The risk of leaving change for tomorrow is that you need to have an accurate notion of how long it will take for changes to take effect, and of how much time is available. If it takes longer to make the changes, or if the time available is shorter than you expect, it will be too late. So if your bet is that change can be forestalled, then you better have a really good grasp of how long it will take to implement the changes required, and how long you’ve got to complete them in. Your risks are compounded by the fact that neither of these variables are really knowable with any degree of certainty. Fundamental changes to the world’s societies could take decades to complete, and there’s a big difference between two decades and five decades. The impact and timing of climate change are also unknowable; we can have a good guess, but the planet is a massively complex system with a myriad of feedback loops. So a strategy of wait and see is extremely risky, because there’s no way of knowing whether waiting even one more year will be too long. You just can’t tell, and the downside of being wrong is that it is a game loser. Betting on this option is the equivalent of putting all your money on one number, for a single spin of a 1,000,000 slot roulette wheel.
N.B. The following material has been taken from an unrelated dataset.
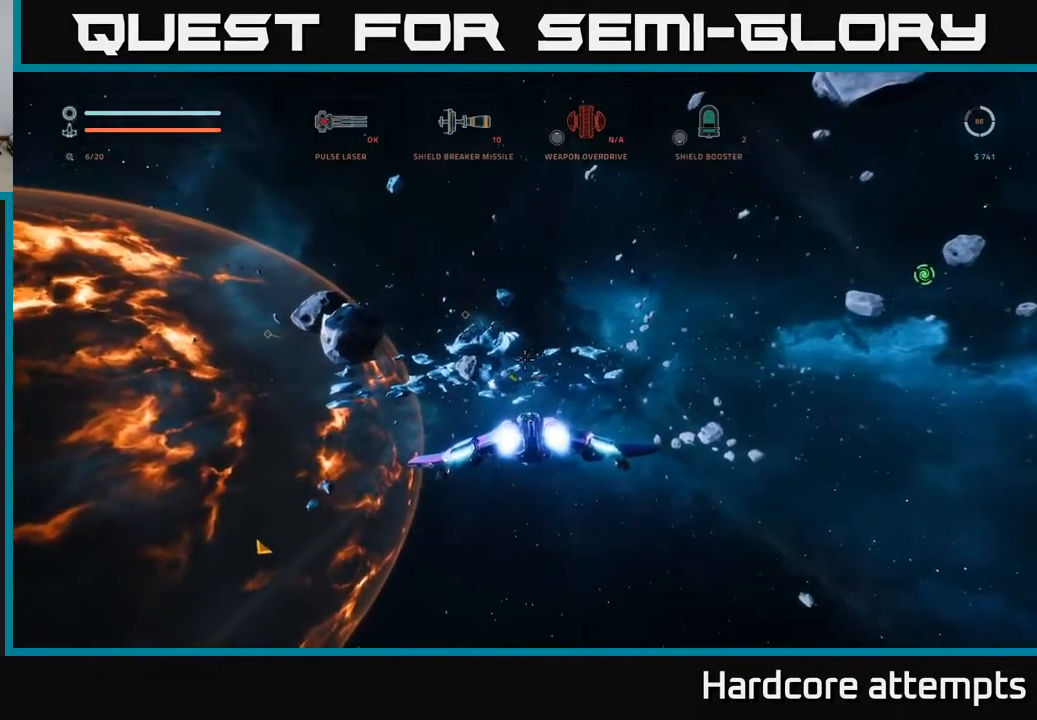
{"buttons": ["L1"], "left_stick": "up", "right_stick": "down-left", "events": [[334, "right_stick", "down-left"]]}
The other reason to do nothing is that you are doing so well right now, that virtually any change is bound to reduce your prosperity, your security or your advantage. You may be tempted by the advantage you have today, to feel that under almost any circumstances you’re better off without fundamental change. The political leadership class of virtually every society in the world falls into this group, and that represents a serious obstacle to change. These are the high rollers at the table, the players with the most to lose and the most cards in their hands.

These high-stakes players are crucial determinants of how the game will play out. There are two factors that can influence how they act: control, and mutual results.

In a democracy, these high rollers are there by the choice of the people they represent; if the electorate develops a different view of how important fundamental change is, they can replace the players with other representatives who will act for change. The same replacement process can happen in societies that don’t have democracy; it just tends to be bloodier and messier.

The probability of mutual results could also influence those high rollers that retain their political control. Mutual results is the reality that however the game plays out, we are all affected in the same way, in the end. The high stakes players and the lowest stakes players will all experience the consequences of getting it wrong. If fundamental changes are needed and not enacted in time, the resulting chaos and destruction will affect everyone everywhere on the planet; no matter how rich, how clever or how remote they are.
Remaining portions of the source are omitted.